Она повернулась, посмотрела ему в глаза.
— Чего ты хочешь?
— Помочь. Погадай сама себе. — Он перевернул ее чашку. — Смотри на кофейные каракули и жди, когда в сознании вспыхнет яркая, как сон в детстве, картинка. Не пытайся ничего придумать. Просто смотри. И увидишь то, что хочешь увидеть.
Он положил горячую ладонь ей на затылок, чуть пригнул голову. Настя попыталась сопротивляться, но из ладони ударила горячая волна, ворвалась в мозг, разом растопив волю. В глазах помутнело…
Сделав над собой усилие, она разогнала пелену, застилающую глаза, и отчетливо увидела черно-коричневых пляшущих человечков… Потом они исчезли, растворившись в мягком белом свете. И тогда, как на экране в кино, она увидела дом, стоящий на краю поселка. Почерневшие от времени доски стен. Остроконечную башенку на крытой железом крыше…
Кротов, кутаясь в грубой вязки тяжелую кофту, сидел на веранде. Пустыми глазами смотрел на чашку, стоящую на столе. Облачко пара медленно поднималось над черной жидкостью. Кофе. Она ощутила его густой горький аромат. Кротов тоже потянул большим носом, поморщился и что-то пробормотал.
Вошел Журавлев. Погладил себя по свежевыбритым щекам. От него пахло горько-острым одеколоном.
«„Айриш Мус“, — подумала Настя. — Отцу такой привозили друзья. Очень им дорожил. А мама знала, как этот запах действует на женщин, и ревновала… Глупые, нельзя жить рядом и завидовать успехам другого…»
Неприкасаемые
Журавлев погладил себя по свежевыбритым щекам.
— Как я вам, Кротов?
— Спросите у Инги, это по ее части. Мне с вами не целоваться. — Кротов уткнул нос в воротник.
— Не с той ноги встали? — Журавлев налил себе кофе. — Давно здесь мерзнете? Может, пойдем в дом? Там теплее…

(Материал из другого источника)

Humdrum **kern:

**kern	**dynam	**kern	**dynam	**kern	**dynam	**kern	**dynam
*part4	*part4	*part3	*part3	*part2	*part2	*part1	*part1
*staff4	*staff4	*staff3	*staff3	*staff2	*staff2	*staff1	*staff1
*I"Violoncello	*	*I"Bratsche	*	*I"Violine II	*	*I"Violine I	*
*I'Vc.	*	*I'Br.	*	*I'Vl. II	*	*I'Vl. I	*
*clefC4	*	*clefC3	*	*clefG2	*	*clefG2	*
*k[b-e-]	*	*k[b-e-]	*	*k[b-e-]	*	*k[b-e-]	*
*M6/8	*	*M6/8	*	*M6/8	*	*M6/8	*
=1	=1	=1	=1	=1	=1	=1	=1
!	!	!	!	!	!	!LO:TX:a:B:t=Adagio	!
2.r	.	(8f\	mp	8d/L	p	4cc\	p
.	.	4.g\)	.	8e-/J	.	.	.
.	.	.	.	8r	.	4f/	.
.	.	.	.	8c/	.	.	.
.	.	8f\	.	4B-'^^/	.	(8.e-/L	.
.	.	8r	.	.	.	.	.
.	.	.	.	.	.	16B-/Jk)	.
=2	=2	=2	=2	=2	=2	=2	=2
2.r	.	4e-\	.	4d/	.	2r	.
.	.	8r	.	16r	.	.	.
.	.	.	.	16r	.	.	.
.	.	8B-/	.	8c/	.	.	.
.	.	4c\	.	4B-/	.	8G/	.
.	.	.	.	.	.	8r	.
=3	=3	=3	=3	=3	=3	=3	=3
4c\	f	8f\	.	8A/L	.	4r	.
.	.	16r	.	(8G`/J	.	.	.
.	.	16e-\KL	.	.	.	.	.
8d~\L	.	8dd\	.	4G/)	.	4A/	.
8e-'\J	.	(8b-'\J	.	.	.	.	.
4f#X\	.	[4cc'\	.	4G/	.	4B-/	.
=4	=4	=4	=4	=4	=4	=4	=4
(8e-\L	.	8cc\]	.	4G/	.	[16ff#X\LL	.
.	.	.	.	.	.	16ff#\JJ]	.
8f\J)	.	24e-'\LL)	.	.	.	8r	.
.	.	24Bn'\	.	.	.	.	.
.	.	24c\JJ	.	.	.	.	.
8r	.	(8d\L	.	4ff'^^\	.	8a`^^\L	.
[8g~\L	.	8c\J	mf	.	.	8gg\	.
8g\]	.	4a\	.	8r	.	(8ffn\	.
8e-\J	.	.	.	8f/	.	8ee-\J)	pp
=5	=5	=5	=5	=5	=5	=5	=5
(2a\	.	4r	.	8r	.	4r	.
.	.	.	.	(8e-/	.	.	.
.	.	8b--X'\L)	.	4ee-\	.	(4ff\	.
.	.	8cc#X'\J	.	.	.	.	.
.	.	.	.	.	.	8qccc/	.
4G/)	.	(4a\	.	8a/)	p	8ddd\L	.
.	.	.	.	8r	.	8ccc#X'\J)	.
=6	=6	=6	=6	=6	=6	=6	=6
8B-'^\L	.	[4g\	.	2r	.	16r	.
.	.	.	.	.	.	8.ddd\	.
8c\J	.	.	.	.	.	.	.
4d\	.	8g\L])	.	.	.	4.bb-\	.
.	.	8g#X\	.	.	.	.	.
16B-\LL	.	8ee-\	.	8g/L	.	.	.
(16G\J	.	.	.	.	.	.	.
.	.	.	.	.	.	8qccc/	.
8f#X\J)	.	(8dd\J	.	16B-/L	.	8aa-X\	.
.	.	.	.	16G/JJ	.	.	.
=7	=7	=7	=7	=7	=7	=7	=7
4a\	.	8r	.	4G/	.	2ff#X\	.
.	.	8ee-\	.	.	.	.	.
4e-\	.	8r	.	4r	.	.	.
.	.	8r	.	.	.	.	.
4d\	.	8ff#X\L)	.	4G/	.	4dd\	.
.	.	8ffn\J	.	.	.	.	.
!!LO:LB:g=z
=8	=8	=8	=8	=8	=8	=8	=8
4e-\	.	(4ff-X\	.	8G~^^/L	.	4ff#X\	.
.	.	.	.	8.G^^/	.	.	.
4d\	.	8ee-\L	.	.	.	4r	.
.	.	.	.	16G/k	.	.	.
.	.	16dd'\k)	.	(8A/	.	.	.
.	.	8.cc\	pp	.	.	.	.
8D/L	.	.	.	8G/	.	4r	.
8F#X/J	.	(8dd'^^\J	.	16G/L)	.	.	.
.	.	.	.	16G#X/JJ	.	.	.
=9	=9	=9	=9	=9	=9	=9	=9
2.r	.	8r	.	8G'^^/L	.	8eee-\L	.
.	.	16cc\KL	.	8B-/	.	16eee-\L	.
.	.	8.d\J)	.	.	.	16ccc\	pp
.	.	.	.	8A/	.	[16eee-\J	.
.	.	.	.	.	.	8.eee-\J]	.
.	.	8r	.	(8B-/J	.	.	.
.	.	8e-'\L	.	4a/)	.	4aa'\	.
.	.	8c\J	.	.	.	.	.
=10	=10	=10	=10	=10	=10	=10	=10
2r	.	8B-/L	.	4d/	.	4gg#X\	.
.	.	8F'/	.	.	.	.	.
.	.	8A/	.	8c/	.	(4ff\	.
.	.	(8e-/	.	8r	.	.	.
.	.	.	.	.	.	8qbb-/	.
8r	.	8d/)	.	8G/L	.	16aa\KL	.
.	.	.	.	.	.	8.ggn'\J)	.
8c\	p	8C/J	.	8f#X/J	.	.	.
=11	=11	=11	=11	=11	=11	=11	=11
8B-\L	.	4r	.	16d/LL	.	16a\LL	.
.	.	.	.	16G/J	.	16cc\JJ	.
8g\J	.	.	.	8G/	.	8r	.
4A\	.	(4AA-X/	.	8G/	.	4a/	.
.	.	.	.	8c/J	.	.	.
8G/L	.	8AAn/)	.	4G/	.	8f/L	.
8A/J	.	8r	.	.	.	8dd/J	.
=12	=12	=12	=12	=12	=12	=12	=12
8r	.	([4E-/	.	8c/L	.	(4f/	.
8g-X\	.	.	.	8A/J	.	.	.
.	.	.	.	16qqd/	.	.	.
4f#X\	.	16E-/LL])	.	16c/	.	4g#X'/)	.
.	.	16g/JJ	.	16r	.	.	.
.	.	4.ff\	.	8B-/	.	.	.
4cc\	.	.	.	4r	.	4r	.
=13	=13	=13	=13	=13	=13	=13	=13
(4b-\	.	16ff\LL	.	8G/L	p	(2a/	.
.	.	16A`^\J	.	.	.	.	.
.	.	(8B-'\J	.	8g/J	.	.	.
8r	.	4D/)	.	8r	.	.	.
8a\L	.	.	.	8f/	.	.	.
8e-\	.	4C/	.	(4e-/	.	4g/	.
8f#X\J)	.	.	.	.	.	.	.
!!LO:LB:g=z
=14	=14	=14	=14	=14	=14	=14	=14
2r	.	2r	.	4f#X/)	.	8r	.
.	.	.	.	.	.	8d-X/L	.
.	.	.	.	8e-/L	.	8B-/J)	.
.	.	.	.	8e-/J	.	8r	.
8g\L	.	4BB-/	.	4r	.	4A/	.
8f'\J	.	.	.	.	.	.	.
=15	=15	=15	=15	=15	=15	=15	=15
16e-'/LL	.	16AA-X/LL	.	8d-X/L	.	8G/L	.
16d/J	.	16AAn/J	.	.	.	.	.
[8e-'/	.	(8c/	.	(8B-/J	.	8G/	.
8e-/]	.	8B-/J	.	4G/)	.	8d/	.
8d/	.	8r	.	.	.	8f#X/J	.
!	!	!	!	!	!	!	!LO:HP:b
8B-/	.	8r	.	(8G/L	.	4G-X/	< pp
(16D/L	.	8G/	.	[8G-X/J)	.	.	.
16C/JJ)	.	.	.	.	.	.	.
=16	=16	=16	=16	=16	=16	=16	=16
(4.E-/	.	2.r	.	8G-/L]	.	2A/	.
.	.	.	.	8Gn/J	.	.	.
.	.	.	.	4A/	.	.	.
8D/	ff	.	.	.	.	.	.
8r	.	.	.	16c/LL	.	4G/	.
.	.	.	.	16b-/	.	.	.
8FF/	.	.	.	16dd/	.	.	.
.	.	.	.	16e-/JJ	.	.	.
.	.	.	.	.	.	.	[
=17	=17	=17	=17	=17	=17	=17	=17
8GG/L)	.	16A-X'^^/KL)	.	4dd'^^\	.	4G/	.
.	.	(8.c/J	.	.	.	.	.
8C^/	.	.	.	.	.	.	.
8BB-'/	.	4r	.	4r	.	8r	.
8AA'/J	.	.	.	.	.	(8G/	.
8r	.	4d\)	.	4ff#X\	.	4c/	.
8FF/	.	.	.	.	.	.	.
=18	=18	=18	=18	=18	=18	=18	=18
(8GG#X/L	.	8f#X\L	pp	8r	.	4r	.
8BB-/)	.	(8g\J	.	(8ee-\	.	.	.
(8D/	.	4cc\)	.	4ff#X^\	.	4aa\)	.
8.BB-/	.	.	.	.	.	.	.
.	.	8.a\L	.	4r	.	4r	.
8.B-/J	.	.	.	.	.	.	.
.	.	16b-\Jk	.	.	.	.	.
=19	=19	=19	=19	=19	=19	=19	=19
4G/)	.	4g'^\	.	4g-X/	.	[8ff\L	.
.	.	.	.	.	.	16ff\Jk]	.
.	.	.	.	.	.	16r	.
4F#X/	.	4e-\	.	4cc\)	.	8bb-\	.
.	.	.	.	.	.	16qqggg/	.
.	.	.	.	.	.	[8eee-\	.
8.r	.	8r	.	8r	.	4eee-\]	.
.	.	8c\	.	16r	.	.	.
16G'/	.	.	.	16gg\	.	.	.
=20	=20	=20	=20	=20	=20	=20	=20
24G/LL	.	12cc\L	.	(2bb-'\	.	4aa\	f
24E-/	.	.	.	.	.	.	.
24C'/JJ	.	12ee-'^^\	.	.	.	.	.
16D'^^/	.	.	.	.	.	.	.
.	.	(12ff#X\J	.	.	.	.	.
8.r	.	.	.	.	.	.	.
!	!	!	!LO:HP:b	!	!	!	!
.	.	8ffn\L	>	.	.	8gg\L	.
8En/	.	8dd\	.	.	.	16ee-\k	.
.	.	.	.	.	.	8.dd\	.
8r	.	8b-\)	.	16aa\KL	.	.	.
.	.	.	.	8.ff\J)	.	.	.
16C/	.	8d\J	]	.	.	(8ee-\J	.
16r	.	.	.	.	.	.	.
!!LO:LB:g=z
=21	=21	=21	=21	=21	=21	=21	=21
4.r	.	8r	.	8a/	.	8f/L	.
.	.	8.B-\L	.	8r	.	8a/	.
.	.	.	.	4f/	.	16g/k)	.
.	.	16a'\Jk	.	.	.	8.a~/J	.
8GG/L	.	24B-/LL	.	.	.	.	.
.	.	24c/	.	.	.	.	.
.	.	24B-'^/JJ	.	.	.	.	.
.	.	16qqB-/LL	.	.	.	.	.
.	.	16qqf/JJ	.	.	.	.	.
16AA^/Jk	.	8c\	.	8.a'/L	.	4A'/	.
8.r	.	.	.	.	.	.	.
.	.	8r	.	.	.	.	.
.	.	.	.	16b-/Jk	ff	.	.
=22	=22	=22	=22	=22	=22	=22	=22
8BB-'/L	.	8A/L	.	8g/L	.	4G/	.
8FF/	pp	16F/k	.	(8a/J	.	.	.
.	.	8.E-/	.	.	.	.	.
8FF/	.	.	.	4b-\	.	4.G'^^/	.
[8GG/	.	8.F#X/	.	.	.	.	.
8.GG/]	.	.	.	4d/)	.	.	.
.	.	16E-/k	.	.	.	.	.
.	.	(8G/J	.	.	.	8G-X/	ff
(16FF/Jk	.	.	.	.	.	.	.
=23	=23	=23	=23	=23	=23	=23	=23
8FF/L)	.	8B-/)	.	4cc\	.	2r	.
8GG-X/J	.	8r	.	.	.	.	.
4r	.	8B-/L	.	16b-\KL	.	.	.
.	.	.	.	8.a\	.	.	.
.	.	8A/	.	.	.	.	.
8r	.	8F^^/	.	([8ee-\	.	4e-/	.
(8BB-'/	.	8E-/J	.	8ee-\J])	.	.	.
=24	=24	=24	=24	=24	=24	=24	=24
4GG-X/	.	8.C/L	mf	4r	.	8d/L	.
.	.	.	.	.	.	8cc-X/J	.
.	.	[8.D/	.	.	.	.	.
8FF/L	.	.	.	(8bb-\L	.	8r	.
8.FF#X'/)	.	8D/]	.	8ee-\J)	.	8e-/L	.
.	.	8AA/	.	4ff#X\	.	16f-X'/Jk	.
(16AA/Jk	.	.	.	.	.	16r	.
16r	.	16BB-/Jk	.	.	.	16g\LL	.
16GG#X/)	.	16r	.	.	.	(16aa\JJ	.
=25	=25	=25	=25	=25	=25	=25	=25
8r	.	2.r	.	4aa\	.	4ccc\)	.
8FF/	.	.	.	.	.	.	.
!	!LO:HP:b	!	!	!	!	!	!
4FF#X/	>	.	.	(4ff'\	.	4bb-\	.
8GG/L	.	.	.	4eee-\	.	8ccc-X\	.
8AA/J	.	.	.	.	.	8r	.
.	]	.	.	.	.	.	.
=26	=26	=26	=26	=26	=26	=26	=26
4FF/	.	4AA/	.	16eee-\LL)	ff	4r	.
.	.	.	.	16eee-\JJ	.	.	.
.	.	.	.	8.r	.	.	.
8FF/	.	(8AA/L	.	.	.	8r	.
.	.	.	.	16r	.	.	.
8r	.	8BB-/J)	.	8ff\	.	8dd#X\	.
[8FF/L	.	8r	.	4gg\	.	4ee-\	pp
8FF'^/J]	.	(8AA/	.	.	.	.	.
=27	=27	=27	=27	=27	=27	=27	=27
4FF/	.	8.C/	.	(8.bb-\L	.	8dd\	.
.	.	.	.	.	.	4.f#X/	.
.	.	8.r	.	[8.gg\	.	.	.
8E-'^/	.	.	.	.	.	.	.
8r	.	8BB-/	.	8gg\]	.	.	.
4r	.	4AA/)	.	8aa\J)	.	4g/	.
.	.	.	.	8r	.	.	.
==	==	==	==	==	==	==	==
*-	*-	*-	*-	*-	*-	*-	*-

— Там лучше слышно. — Кротов оглянулся на дверь. — Инга где?
— На кухне.
— Тогда садитесь рядом. Есть разговор. Журавлев пересел поближе, выложил на стол тяжелый портсигар.
— Учтите, дымить буду.
— Да на здоровье! — Кротов слабо махнул рукой. — Вас Гаврилов без бороды не видел?

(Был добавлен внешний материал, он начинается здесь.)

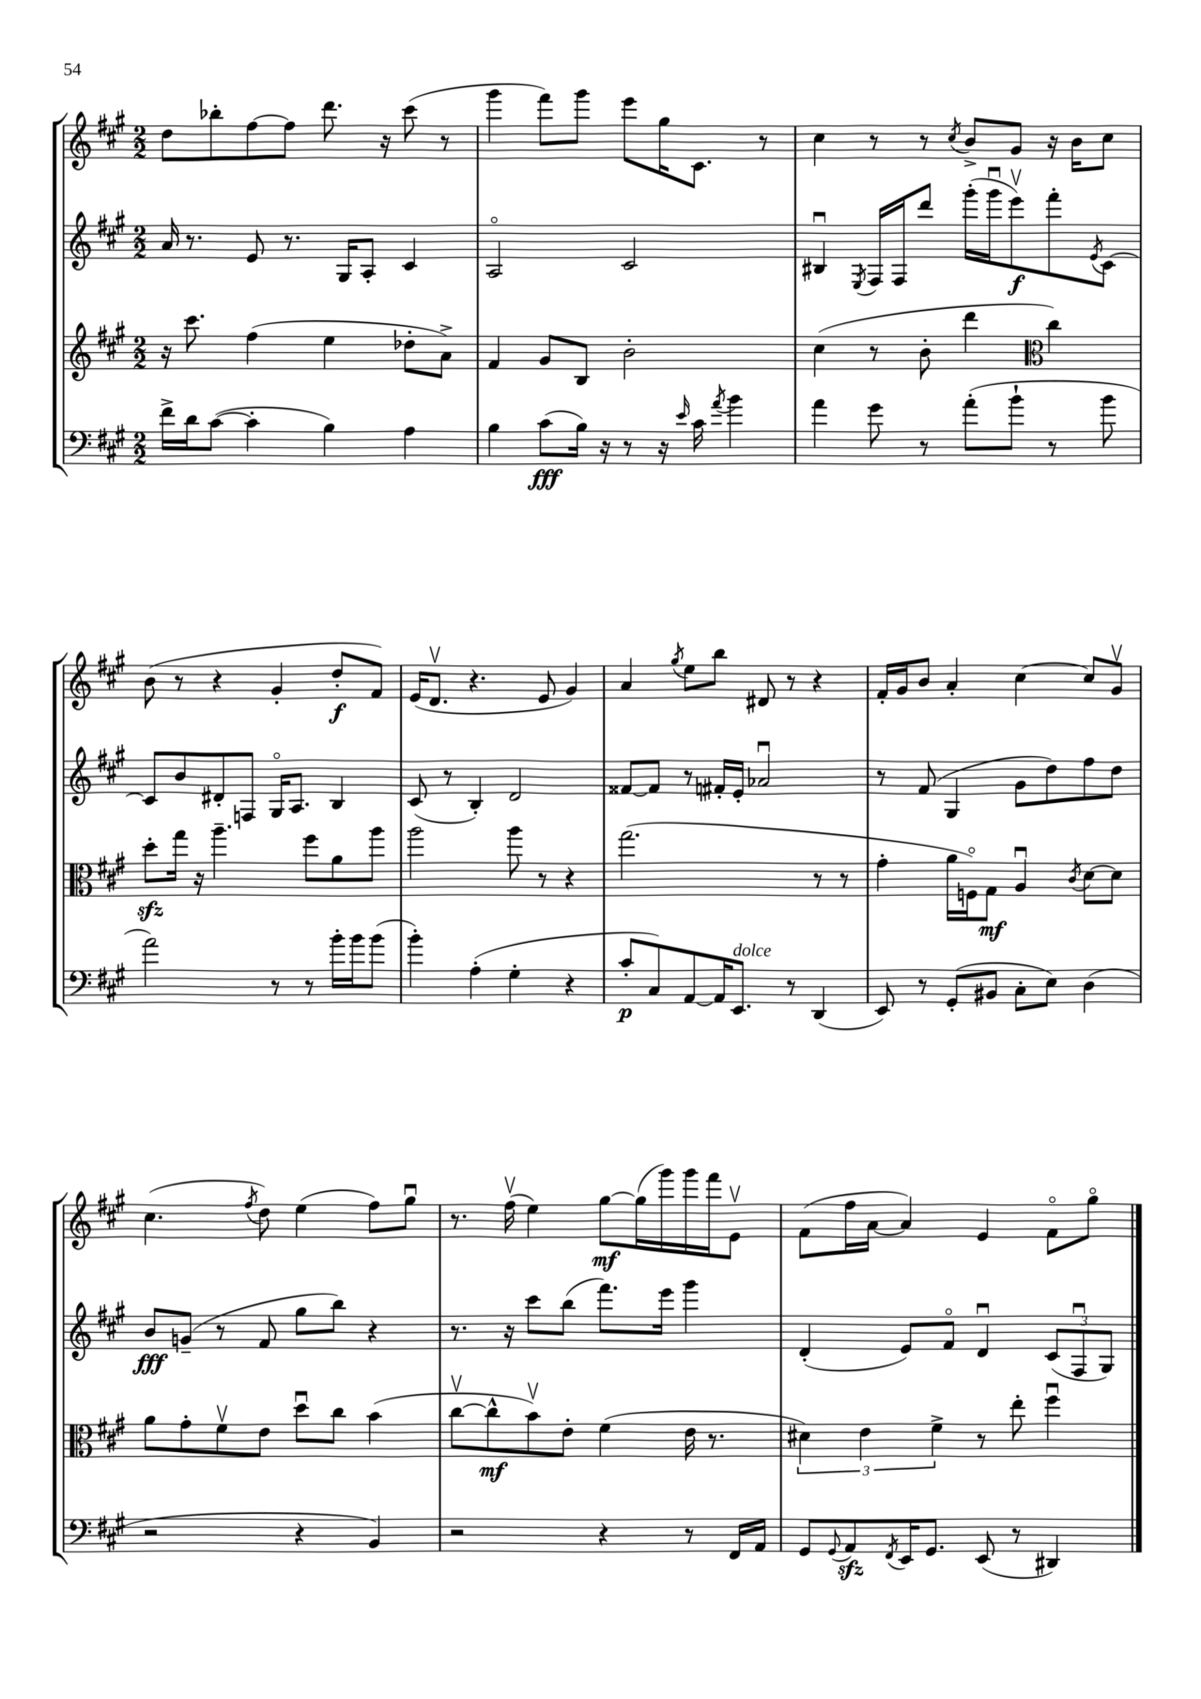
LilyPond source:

<<
\new StaffGroup <<
\new Staff = "s0" {
    \clef treble \key a \major \numericTimeSignature \time 2/2
    d''8 bes''8-. fis''8~ fis''8 d'''8. r16 cis'''8( r8 |
    gis'''4 fis'''8) gis'''8 e'''8 gis''16 cis'8. r8 |
    cis''4 r8 r8 \acciaccatura { cis''8 } b'8-> gis'8 r16 b'16 cis''8 |
    b'8( r8 r4 gis'4-. d''8-.\f fis'8) |
    e'16( d'8.\upbow r4. e'8 gis'4) |
    a'4 \acciaccatura { gis''8 } e''8 b''8 dis'8 r8 r4 |
    fis'16-. gis'16 b'8 a'4-. cis''4~ cis''8 gis'8\upbow |
    cis''4.( \acciaccatura { fis''8 } d''8) e''4( fis''8) gis''8\downbow |
    r8. fis''16\upbow( e''4) gis''8~\mf gis''16( gis'''16) gis'''16 fis'''16 e'8\upbow |
    fis'8( fis''16 a'16~ a'4) e'4 fis'8\flageolet gis''8\flageolet \bar "|." |
}
\new Staff = "s1" {
    \clef treble \key a \major \numericTimeSignature \time 2/2
    a'16 r8. e'8 r8. gis16 a8-. cis'4 |
    a2\flageolet cis'2 |
    bis4\downbow \acciaccatura { e8 } fis16 fis16 d'''8 gis'''16-.( gis'''16\downbow e'''8\upbow\f) fis'''8-. \acciaccatura { e'8 } cis'8~ |
    cis'8 b'8 dis'8-. f8 gis16\flageolet a8. b4 |
    cis'8( r8 b4-.) d'2 |
    fisis'8~ fisis'8 r8 fis'16-. e'16-. aes'2\downbow |
    r8 fis'8( gis4 gis'8 d''8) fis''8 d''8 |
    b'8\fff g'8--( r8 fis'8 gis''8 b''8) r4 |
    r8. r16 cis'''8 b''8( fis'''8.) e'''16 gis'''4 |
    d'4-.( e'8) fis'8\flageolet d'4\downbow \tuplet 3/2 { cis'8( fis8\downbow gis8) } \bar "|." |
}
\new Staff = "s2" {
    \clef treble \key a \major \numericTimeSignature \time 2/2
    r16 cis'''8. fis''4( e''4 des''8-. a'8->) |
    fis'4 gis'8 b8 b'2-. |
    cis''4( r8 b'8-. d'''4 \clef alto cis''4) |
    d''8-.\sfz gis''16 r16 a''4.-- fis''8 a'8 a''8 |
    a''2 a''8 r8 r4 |
    gis''2.( r8 r8 |
    gis'4-. a'16 f16\flageolet) gis8\mf a4\downbow \acciaccatura { cis'8 } d'8~ d'8 |
    a'8 gis'8-. fis'8\upbow e'8 d''8\downbow cis''8 b'4( |
    cis''8~\upbow cis''8-^\mf b'8\upbow) e'8-. fis'4( e'16 r8. |
    \tuplet 3/2 { dis'4) e'4 fis'4-> } r8 e''8-. fis''4\downbow \bar "|." |
}
\new Staff = "s3" {
    \clef bass \key a \major \numericTimeSignature \time 2/2
    fis'16-> d'16 cis'8~( cis'4-. b4) a4 |
    b4 cis'8\fff( b16) r16 r8 r16 \grace { e'16 } cis'16 \acciaccatura { a'8 } b'4 |
    a'4 gis'8 r8 a'8-.( b'8-! r8 b'8 |
    a'2) r8 r8 b'16-. b'16 b'8( |
    b'4-.) a4-.( gis4-. r4 |
    cis'8-.\p cis8) a,8~ a,16 e,8.^\markup { \italic "dolce" } r8 d,4( |
    e,8) r8 gis,8-.( bis,8 cis8-. e8) d4( |
    r2 r4 b,4) |
    r2 r4 r8 fis,16 a,16 |
    gis,8 \appoggiatura { gis,8 } a,8\sfz \acciaccatura { fis,8 } e,16 gis,8. e,8( r8 dis,4) \bar "|." |
}
>>
>>
\layout { \context { \Score \remove "Bar_number_engraver" } }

— Я же только что… Слушайте, Савелий Игнатович, в чем дело?
— Неспокойно на душе. — Кротов похлопал себя по левой половине груди. — Жмет что-то. Сегодня мы взломаем депозитарий банка. Осталось получить от Ашкенази номера счетов, вычистить их до последней копейки, и Гога перестанет существовать. У него не будет ни банка, ни товара, ни канала на Кавказ. Я долго ждал этого дня. Но не поверите, сейчас хочется, чтобы он жил. Чтобы метался, искал выход… Месть не может быть сиюминутной. Ею надо успеть насладиться. Но его сожрут. Льва, ставшего слабым, загрызают шакалы.